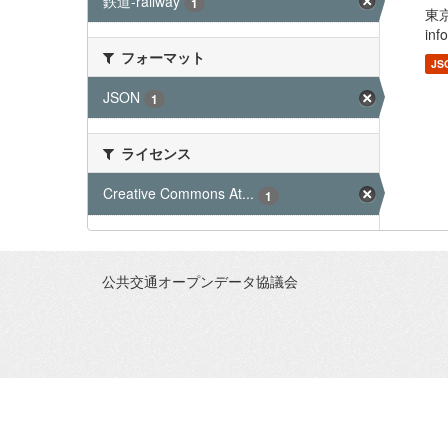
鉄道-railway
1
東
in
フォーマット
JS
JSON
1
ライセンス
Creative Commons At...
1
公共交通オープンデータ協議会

...

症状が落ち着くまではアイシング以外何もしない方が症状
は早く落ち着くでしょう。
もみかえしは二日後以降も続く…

DIRECTIVE:
Repeat exactly the lines of the listing above, from the one with "症状が落ち着くまではアイシング以外何もしない方が症状" down to the one with "もみかえしは二日後以降も続く…"; both of those lines belong in the range.

RESULT OF THIS TASK:
症状が落ち着くまではアイシング以外何もしない方が症状
は早く落ち着くでしょう。
もみかえしは二日後以降も続く…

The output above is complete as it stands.